ВИКТОР ЛИХОНОСОВ ПРОЩАЙ, ТАМАНЬ?

   Все эти господа не прочли и четырёх книг за свою жизнь.
   Стендаль
 
   Тем, кто поклоняется своей национальной истории и культуре, защищает её, кто не смиряется с “государственной необходимостью” наступать железной ногой на святыни, кто с умом прочитал горы книг и усвоил достоинство родной и мировой культуры, всё время приходится “обращаться за помощью”, посылать письма “ответственным товарищам”, которых ещё в ХIХ веке так хорошо разглядел Стендаль. Да, писать, объяснять и умолять, порою благодарить за случайную мизерную поддержку. Это хорошо, если “ответственные” — местные и немножко сочувствуют пенатам. А если они чужие?
   На Кубани всё меньше аборигенов, кубанских казаков и адыгов, казачество за годы советской власти растаяло и живёт незаметно, само себя не осознавая, и куда ни пойдёшь — начальство почти всюду приезжее. Они нагрели себе гнёздышко на юге, возле моря и гор, у тихих речек, в горах и станицах, не нарадуются (о, куда они попали!), часто произносят в тостах “богатая земля”, но сама историческая земля эта для них не святая, и все воспоминания коренных жителей о праотцах и порядках ни о чём их душе не говорят, родных слёз не вызывают, святые кубанские даты, славные герои забытыми не кажутся — в сознании одна курортная пустота!
   Эти господа, понастроившие на плодоносных кубанских землях и на горных холмах особняков, даже в острые мгновения истории не чувствуют себя р у с с к и м и, хотя в анкетах механически пишут это слово.
   Много народов оккупировало Тамань под временное кочевье. Аланы, греки, хазары, генуэзцы, турки. Обрели и укрепили приморский угол запорожцы. Но вот наскочили, выявились новые невиданные захватчики, и национальность у них особая: хищники, воры, предатели.
   Началось это после переворота в 1991 году.
   Последние прихвостни социализма в одну ночь стали созидателями капитализма. Стало не страшно выгребать из личных сейфов тайные накопления, отсчитывать взяточные суммы за всякие подписи и штампы, выкупать у бабушек или нарезать от колхозов огороды и завозить туда итальянский кирпич для дворцов. В Темрюке и по окрестностям стали возникать памятники, единственные по назначению в новейшей истории: внутри можно спать, завтракать и обедать, справлять нужду и принимать равных себе по богатству гостей. История, возможно, не забудет, как идейно переодевшиеся советские татаро-монголы не из диких степей, а из вчерашних номенклатурных кабинетов вторглись на родную землю с мешками украденных денег и вонзили копья в 629 гектаров.

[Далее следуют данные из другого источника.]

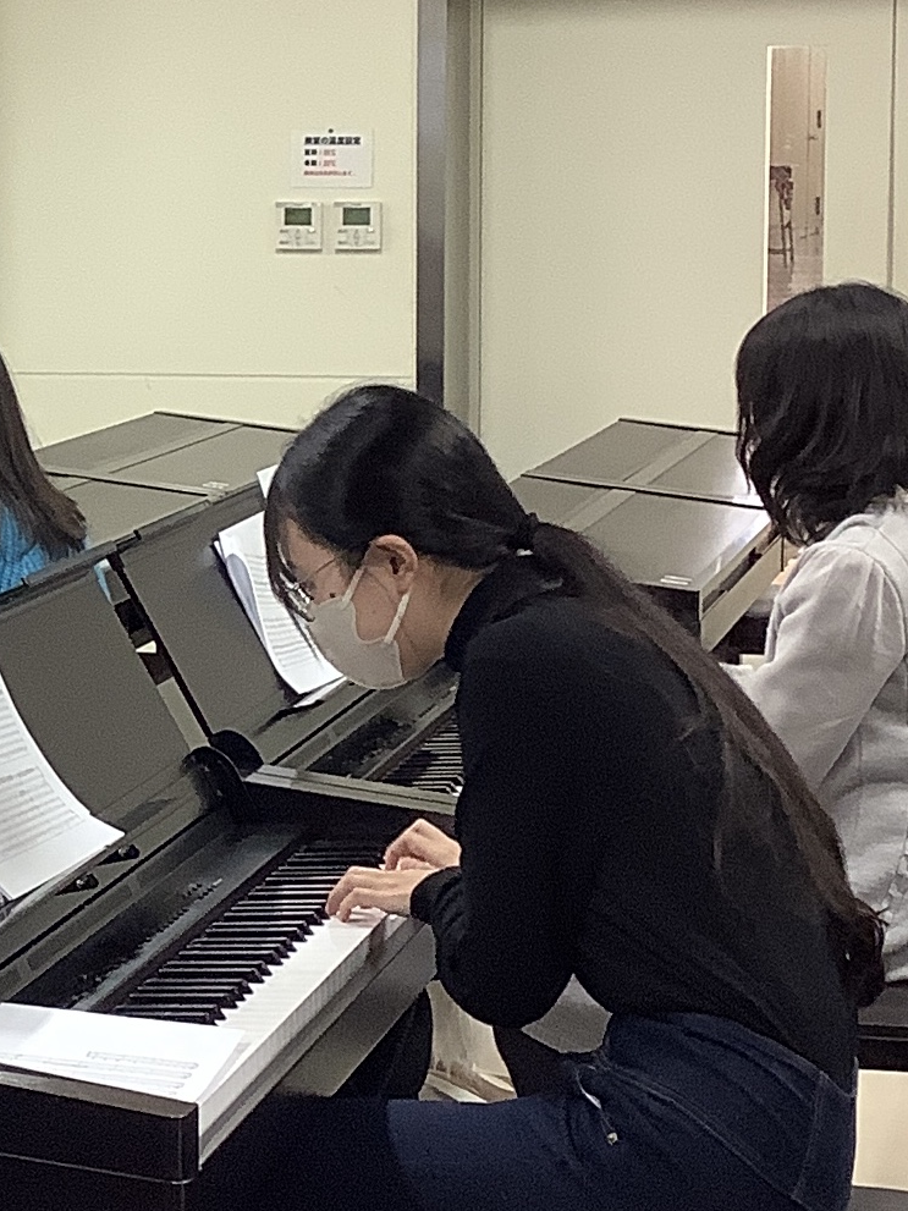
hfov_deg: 17.7
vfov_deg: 23.7
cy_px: 116
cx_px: -130
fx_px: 2799
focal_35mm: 80
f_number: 2.4
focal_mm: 3.3
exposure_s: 1/50
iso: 100
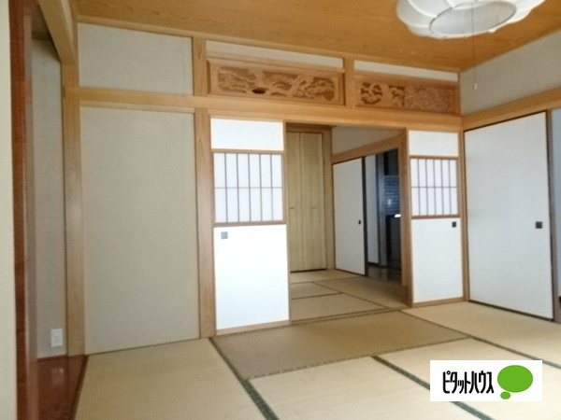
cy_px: 210
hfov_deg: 71.6
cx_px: 280
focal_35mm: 24
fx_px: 389
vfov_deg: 56.8
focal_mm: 4.1
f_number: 3.5
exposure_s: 1/4
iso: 1250
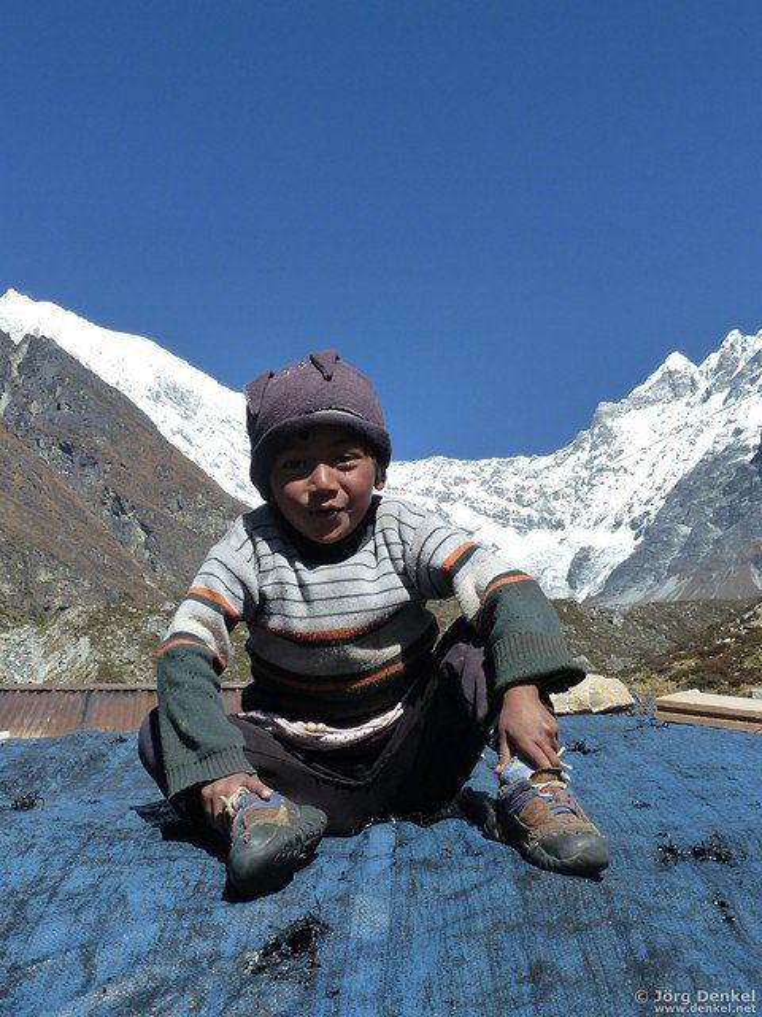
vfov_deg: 50.1
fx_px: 1086
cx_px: 381
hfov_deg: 38.7
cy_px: 508
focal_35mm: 37
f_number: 5
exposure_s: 1/500
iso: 125
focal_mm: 6.1
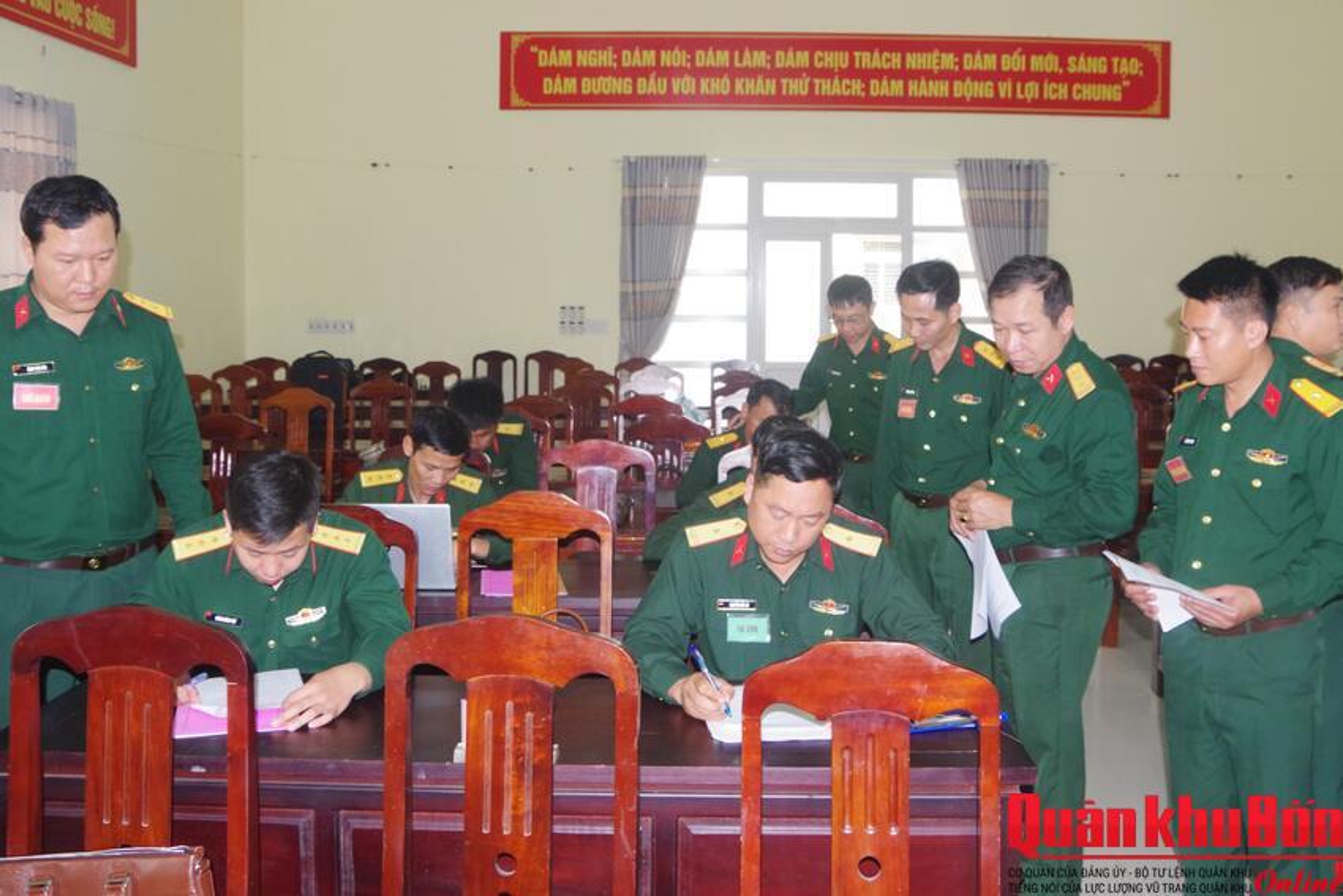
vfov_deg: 47.9
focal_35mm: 27
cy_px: 448
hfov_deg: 67.4
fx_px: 1007
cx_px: 672
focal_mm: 18
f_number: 8
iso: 1600
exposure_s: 1/125
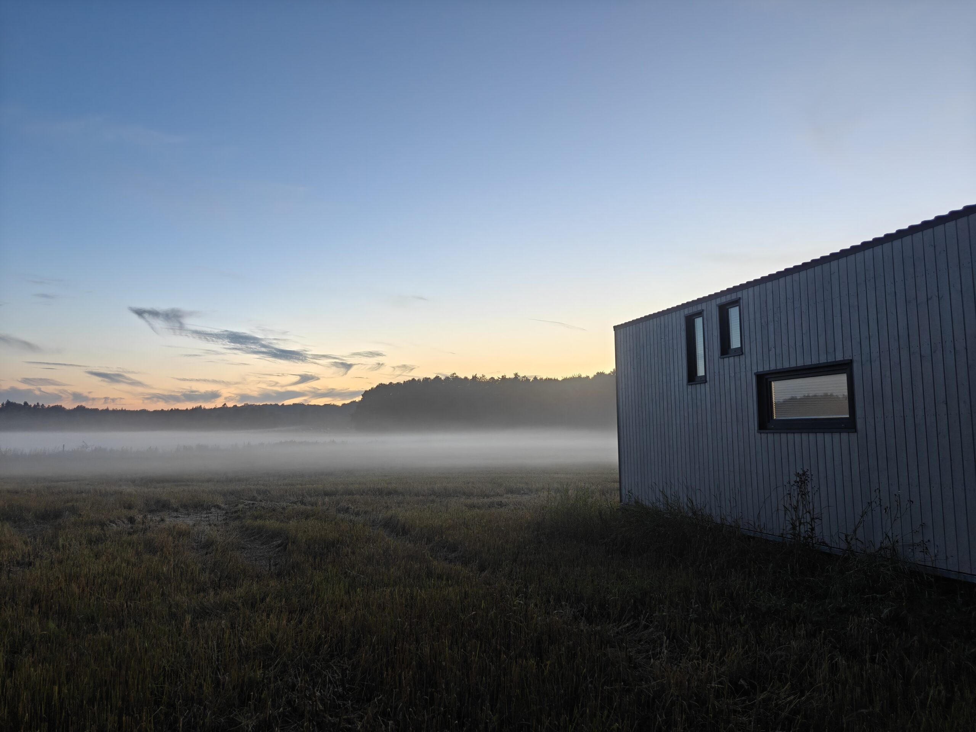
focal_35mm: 23
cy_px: 366
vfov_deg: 58.9
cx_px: 488
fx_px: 648
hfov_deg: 73.9
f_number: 1.6
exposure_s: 1/114
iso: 800
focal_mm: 6.06
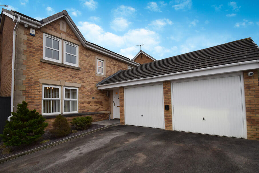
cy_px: 95
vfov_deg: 70.3
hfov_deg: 93.2
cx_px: 123
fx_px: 122
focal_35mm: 17
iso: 400
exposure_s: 1/125
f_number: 5.6
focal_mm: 10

   И на земле Таманской, на последней пяди Киевской Руси, затеяна была к 200-летию высадки запорожцев грандиозная стройка терминала “Темрюкнефтегаз”.
   Большие деньги потекли в терминал. Они и потопили все. Газеты были подкуплены в первую очередь. Заголовки статей задавили упрёком патриотов Тамани, выходивших на митинг протеста. “Уникальный шанс”, “Для производства и людей”, “Чисты их помыслы”, “Выйдем ли мы из пещеры?”. В Тамань с неба спустились одни благодетели.
   “Мы все ещё бедны. А деньги пойдут школам и больницам, на строительство жилья и помощь малоимущим. И это деньги, которые пока что горят вместе с газом в тюменских факелах”.
   А ведь знали, что больше всего денег пойдет не на благотворительность, а в собственный карман. Миллионы! Бухгалтерия добра была обманом с самого начала.
   Но какими словами закидали народ:
   “Выйдем ли мы из пещеры?”. “Считаю, что если народ не стремится к прогрессу, он обречён”.
   “После поездки в Финляндию я возвратился в нашу станицу, к нашей печальной действительности, к нашему быту и укладу жизни, словно в пещеру, словно в каменный век”*.